Herzstück des Airbus EC665, der im deutschen Donauwörth und im französischen Marignane produziert wird, sind die optischen und infraroten Kameras, mit denen er bei Tag und bei Nacht Ziele auf eine Distanz von bis zu 15 Kilometern identifizieren und verfolgen kann. Bewaffnet ist der Tiger je nach Version mit einer 30-mm-Bordkanone, die entweder fest integriert oder flexibel einsetzbar ist. Hinzu kommen Lenkraketen zur Panzerabwehr und ungelenkte Raketen für Flächenziele am Boden. Moderne Datenverbindungen ermöglichen es dem Hubschrauber außerdem, Informationen in Echtzeit mit anderen Einheiten auszutauschen und im Verbund mit Flugzeugen oder Drohnen zu funktionieren.

Kleiner und kompakter, aber ...

Der Airbus EC665 also weniger ein fliegender Panzer. Vielmehr gilt er eher als hochmobile Aufklärungs- und Präzisionsplattform. Mit 14 Metern Länge und fast vier Metern Höhe hat er die Ausmaße eines kleinen Privatjets. Der Rotordurchmesser von 13 Metern ist etwas kleiner als beim Boeing AH-64 Apache (14,6 Meter) und deutlich kleiner als der Mil MI-24 (17,3 Meter), weil Letzterer bis zu 8 Soldaten an Bord nehmen kann und so mit viel mehr Gewicht fliegt.

Trotz mehrfacher Demoflüge auf Flugschauen rund um den Globus konnte sich der Tiger allerdings nicht als Exportschlager durchsetzen. Den Apache von Boeing dagegen nutzen 19 andere Staaten, wie Südkorea, die Niederlande und Polen, und mehr als ein Dutzend Nahostfrontstaaten wie Israel, die VAE, Saudi-Arabien, Katar und Kuwait.
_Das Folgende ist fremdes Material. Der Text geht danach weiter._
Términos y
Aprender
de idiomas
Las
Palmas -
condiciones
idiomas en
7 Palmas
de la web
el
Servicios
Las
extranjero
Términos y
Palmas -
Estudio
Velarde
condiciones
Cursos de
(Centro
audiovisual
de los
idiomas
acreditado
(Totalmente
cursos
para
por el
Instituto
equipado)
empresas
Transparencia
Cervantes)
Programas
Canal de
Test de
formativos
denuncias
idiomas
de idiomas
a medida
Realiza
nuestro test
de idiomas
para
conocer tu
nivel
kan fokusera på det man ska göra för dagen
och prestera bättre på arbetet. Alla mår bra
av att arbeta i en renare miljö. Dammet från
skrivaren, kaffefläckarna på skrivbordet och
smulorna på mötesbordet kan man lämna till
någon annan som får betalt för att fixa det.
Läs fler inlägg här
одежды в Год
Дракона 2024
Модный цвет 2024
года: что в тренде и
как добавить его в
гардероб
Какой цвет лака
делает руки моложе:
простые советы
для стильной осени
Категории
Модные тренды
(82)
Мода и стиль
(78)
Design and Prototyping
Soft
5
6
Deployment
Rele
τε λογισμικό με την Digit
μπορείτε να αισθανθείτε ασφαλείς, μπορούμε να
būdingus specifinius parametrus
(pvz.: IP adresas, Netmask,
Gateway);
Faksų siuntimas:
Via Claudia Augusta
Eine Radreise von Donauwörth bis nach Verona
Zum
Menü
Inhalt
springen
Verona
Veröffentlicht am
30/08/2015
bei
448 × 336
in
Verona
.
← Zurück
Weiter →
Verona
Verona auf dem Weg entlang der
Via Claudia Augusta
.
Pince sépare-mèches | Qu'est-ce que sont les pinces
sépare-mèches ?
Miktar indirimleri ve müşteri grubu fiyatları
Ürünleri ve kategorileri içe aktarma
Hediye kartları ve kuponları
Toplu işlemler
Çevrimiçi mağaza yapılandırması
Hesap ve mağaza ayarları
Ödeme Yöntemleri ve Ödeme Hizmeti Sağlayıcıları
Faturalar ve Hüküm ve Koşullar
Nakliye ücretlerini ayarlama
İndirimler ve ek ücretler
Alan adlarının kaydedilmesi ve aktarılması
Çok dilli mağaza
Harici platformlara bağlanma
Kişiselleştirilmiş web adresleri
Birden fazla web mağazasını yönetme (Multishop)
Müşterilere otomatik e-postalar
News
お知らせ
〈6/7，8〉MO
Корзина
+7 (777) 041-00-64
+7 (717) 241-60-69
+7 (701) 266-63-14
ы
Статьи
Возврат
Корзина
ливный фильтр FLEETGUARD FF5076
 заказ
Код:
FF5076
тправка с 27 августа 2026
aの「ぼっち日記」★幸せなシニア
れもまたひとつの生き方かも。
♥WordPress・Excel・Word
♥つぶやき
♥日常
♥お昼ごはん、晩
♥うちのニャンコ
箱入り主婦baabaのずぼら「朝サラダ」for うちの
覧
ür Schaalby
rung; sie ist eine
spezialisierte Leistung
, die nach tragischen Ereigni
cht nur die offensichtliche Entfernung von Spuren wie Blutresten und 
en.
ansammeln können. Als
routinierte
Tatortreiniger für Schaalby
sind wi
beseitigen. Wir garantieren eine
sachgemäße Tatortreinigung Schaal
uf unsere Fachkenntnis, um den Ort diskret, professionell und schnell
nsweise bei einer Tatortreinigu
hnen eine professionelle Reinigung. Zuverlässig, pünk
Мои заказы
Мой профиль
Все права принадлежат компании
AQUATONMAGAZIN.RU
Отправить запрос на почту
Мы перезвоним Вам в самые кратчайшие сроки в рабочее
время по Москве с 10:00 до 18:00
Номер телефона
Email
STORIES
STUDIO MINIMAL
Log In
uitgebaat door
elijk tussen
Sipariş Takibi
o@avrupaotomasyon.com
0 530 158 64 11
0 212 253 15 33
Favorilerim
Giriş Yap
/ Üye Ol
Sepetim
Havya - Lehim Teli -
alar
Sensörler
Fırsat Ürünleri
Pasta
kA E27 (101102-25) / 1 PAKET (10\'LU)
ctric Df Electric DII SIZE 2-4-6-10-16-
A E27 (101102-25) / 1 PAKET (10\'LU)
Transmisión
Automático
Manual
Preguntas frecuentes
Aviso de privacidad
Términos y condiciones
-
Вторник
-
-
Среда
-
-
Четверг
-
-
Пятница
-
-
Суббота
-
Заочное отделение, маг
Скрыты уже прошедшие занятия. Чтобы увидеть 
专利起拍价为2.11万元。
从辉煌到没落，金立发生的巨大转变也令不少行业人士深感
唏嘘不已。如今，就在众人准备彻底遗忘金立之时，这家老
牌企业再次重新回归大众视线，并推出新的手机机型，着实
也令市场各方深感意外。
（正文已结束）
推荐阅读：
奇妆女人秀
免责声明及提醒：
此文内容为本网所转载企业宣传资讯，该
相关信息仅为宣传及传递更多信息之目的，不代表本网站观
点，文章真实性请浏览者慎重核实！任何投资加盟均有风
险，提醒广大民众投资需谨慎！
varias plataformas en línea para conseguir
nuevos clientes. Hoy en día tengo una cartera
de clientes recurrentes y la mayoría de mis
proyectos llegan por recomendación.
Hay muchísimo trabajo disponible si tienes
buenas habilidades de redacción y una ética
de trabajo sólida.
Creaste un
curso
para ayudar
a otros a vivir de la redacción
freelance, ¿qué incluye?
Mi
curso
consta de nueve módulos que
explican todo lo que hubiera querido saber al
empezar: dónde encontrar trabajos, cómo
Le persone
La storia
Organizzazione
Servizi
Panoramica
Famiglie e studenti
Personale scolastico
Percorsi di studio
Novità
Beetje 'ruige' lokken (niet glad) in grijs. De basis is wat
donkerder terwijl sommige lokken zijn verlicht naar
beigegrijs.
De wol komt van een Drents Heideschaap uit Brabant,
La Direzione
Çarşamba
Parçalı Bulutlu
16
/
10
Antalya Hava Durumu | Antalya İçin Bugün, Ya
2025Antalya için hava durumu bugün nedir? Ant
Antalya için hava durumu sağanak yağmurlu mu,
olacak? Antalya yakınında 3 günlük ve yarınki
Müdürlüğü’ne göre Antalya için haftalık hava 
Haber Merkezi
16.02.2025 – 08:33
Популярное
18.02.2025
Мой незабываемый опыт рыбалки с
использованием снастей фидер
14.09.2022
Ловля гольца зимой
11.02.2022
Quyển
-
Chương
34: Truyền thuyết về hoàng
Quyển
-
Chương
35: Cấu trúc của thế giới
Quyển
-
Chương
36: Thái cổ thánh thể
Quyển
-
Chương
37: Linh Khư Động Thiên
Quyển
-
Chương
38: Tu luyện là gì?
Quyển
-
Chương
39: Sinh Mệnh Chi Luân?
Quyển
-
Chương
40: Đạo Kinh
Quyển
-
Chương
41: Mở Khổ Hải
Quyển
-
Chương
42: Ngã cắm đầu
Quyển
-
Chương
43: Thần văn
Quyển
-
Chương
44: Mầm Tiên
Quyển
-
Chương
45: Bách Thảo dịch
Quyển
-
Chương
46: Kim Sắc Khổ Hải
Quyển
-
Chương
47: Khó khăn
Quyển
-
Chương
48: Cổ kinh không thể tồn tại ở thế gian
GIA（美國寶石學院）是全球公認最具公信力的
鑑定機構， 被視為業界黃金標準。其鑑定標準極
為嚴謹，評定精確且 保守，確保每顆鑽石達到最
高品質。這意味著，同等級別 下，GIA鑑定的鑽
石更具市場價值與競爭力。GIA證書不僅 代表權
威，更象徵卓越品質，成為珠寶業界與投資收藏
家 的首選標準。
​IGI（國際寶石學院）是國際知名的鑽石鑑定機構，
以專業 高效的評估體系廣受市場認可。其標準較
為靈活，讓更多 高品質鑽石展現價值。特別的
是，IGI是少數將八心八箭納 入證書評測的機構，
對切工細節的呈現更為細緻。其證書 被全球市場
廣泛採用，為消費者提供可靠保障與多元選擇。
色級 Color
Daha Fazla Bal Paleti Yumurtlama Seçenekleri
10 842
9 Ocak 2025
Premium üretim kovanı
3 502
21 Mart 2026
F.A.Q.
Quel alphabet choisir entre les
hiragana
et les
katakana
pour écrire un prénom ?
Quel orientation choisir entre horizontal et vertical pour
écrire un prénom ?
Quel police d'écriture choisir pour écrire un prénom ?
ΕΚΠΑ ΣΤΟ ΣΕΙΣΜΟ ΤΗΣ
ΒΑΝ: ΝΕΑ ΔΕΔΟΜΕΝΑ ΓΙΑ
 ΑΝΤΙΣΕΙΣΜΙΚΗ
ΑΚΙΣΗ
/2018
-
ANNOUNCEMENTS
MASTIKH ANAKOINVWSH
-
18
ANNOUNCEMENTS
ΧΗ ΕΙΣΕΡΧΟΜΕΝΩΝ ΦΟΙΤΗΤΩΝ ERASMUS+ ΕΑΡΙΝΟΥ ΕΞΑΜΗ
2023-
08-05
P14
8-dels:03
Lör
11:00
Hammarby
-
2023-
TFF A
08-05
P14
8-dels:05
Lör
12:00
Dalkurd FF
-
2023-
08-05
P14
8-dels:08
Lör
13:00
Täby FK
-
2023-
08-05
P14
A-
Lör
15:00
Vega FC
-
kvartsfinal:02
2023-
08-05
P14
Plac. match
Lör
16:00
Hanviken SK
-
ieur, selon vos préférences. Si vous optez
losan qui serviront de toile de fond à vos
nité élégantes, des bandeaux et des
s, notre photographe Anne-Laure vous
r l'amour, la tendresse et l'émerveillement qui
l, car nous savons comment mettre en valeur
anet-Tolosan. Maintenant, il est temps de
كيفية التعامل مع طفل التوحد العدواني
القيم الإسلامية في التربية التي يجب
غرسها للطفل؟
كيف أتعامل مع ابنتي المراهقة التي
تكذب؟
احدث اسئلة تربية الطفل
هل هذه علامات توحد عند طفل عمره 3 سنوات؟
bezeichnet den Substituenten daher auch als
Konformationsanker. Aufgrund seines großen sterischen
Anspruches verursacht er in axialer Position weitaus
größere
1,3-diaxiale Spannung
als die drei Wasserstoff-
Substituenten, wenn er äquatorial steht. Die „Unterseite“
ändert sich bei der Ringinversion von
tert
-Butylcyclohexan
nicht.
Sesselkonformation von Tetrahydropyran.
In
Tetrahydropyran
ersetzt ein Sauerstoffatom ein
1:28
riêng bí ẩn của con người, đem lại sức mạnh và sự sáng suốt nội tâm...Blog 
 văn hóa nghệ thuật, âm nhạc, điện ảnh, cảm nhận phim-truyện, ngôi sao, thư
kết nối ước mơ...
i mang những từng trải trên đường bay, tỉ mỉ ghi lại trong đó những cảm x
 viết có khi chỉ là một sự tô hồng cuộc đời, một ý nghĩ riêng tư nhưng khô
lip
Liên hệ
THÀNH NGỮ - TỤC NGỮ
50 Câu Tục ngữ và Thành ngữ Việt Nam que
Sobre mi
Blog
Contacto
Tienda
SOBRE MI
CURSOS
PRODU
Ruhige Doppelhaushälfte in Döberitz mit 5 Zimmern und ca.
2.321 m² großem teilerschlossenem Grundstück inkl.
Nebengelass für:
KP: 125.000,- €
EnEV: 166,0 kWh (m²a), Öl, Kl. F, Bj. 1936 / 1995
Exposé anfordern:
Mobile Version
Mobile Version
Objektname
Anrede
Der Tiger ist mit 35 bis 50 Millionen Dollar (je nach Version) günstiger als seine amerikanische Nemesis, doch ist der Apache (35–80 Millionen Dollar) kampferprobter (zwei Golfkriege im Irak, Kosovo-Konflikt, Antiterror-Einsätze am Horn von Afrika, und so weiter), und Ersatzteile sind für ihn schneller verfügbar, weil 1300 Exemplare weltweit im aktiven Einsatz sind. Von dem kontinentaleuropäischen Produkt wurden dagegen bislang 180 Exemplare gebaut.

Kleiner und kompakter

Die französische Tiger-HAD-Version wurde ausdrücklich für heiße und trockene Operationsgebiete optimiert und gilt als deutlich wüstentauglicher als die ursprüngliche deutsche UHT-Version. Der französische Schachzug, Tiger-Hubschrauber im Frühjahr in die Golfregion zu schicken, hat den Airbus EC665 zumindest erneut in die Schlagzeilen im Exportmarkt Nahost gerückt, nachdem Saudi-Arabien 2006 einen Auftrag von 12 Bestellungen abblies und er 2009 sein Debüt auf der Dubai Airshow hatte.